History & Mission
Central Catholic High School is a college preparatory school educating young men, from diverse backgrounds, in the Marianist tradition for success through the development of scholarship, leadership and moral character.
The first boys' school in San Antonio and still one of the largest all-male private secondary schools in the state of Texas, Central Catholic High School remains a prestigious landmark in San Antonio and a symbol throughout South Texas of teaching excellence.
The school was founded in downtown San Antonio by teaching Brothers of the Society of Mary (Marianists) on March 25, 1852, and although its location has been changed several times to accommodate expansion, the school still is tied closely to mid-city and the historic San Antonio River.
The Society of Mary, a worldwide teaching order, was founded by the Blessed Father William Joseph Chaminade in France in 1817 during the turbulent times of the French Revolution. He re-Christianized southern France through the founding of Sodalities (small Christian communities) that prayed together, studied the Catholic Faith and practice, and did good works for their neighbors to spread the Gospel of Christ. The Society of Mary grew from those Sodalities as young men offered themselves full-time to the work of evangelization. Blessed Father Chaminade determined that working in schools would be the best way to spread Sodalities and the Catholic Faith through the world. As Chaminade said, "we teach only in order to educate."

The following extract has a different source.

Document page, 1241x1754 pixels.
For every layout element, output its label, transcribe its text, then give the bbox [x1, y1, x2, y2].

During Chaminade's lifetime, the Marianists extended their work from France to other countries in Europe; in 1849, the congregation came to America. In 1852, the first Marianists arrived in San Antonio, then a city of only about 3,500 citizens.

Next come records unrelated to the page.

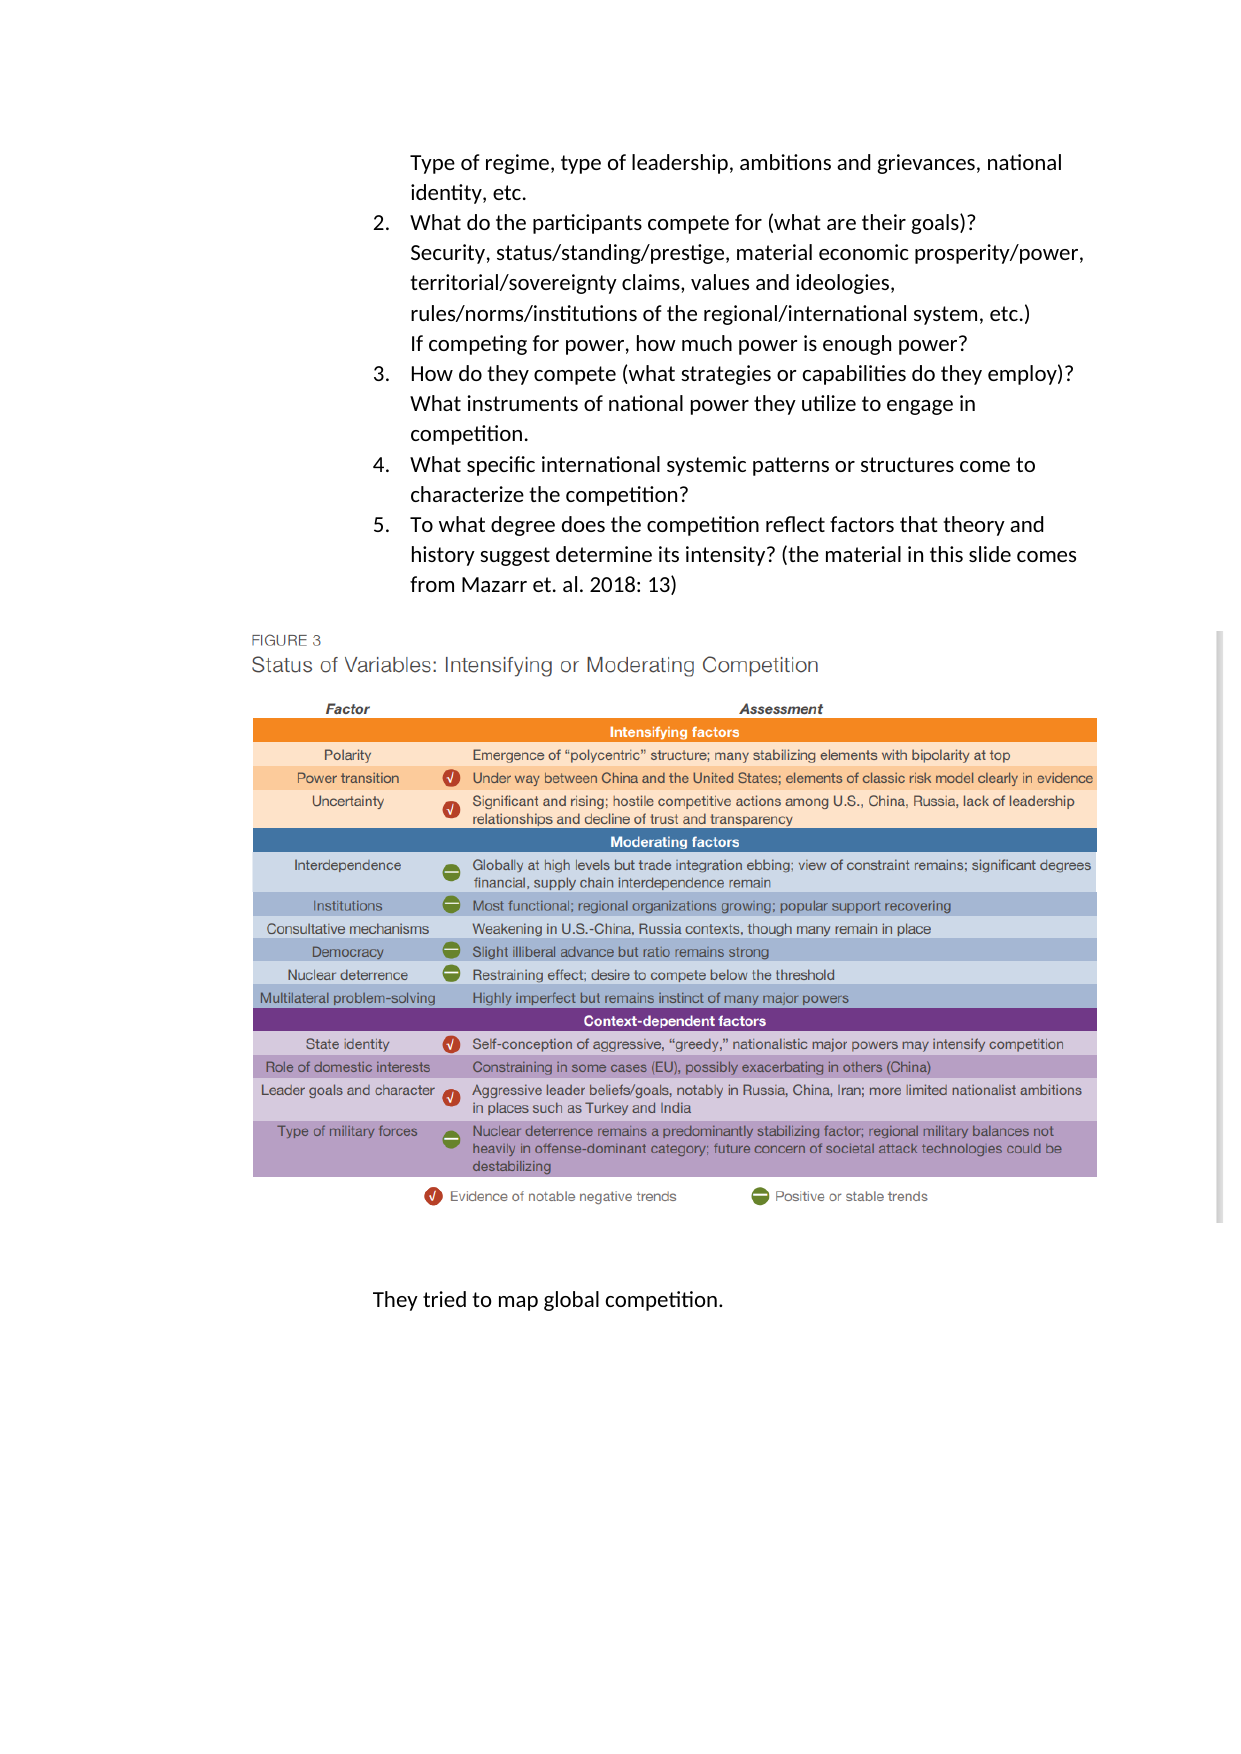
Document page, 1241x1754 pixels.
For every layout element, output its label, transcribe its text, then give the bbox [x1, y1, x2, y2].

list They tried to map global competition. [373, 1285, 1093, 1313]
list characterize the competition? [410, 480, 1093, 508]
list What instruments of national power they utilize to engage in competition. [410, 389, 1093, 447]
list Security, status/standing/prestige, material economic prosperity/power, territorial/sovereignty claims, values and ideologies, rules/norms/institutions of the regional/international system, etc.) [410, 238, 1093, 327]
list What do the participants compete for (what are their goals)? [373, 208, 1093, 236]
list Type of regime, type of leadership, ambitions and grievances, national identity, etc. [410, 148, 1093, 206]
list To what degree does the competition reflect factors that theory and history suggest determine its intensity? (the material in this slide comes from Mazarr et. al. 2018: 13) [373, 510, 1093, 598]
list What specific international systemic patterns or structures come to [373, 450, 1093, 478]
picture [192, 631, 1224, 1223]
list If competing for power, how much power is enough power? [373, 329, 1093, 357]
list How do they compete (what strategies or capabilities do they employ)? [373, 359, 1093, 387]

The school's history and the several changes in campus location it has undergone are succinctly summarized in a Texas Historical Marker on the east lawn of Central's present facility at 1403 North Saint Mary's Street, only a mile from its original location and within a stone's throw of the river:
"This school originated at a time when San Antonio lacked a boys' school of any kind. Bishop Jean-Marie Odin obtained teachers in France from the Society of Mary: Nicholas Koenig, Jean-Baptiste Laignounse, and Xavier Mauclerc. Andrew Edel, another Marianist from Ohio, was the principal. San Antonio layman Timothy O'Neil also joined the staff. The school opened March 25, 1852, in two rooms over a livery stable near San Fernando Cathedral. During that winter, the Brothers erected a building near the San Antonio River. 'Saint Mary's Institute' occupied that campus on March 1, 1853, and ended the school year with 100 pupils of various creeds. Enrolled as day students were Anglo, French, German, and Mexican-Americans. South Texas ranch boys attended as boarders. After expanding that building, the Brothers erected others, including a four-story 'skyscraper' unique for the 1870's. St. Mary's University was an outgrowth in 1893. After several changes of names and facilities, Central Catholic High School, in 1932, become another successor of the pioneer effort."
Throughout its history, Central Catholic has earned renown as an academic and spiritual leader in values-based education. As a result, through seven generations of graduates, Central Catholic has provided the community with men achieving what is truly good in their roles as citizens. Graduates include doctors, teachers, priests and deacons, businessmen, lawyers, military and political leaders.
Now, in its third century of Christian service, Central Catholic High School's alumni, students and religious, clerical and lay leadership are building on the past to bring about a new era of academic achievement and unprecedented physical development.
Central Catholic High School admits students of any race or national origin to programs and activities of the school with all rights and privileges. Equal opportunity and access is provided to persons without regard to race, national origin or gender in the implementation of employment policies and procedures. This policy is in compliance with Title VI and VII of the Civil Rights Act of 1964 and Title IX of Education Amendments of 1972.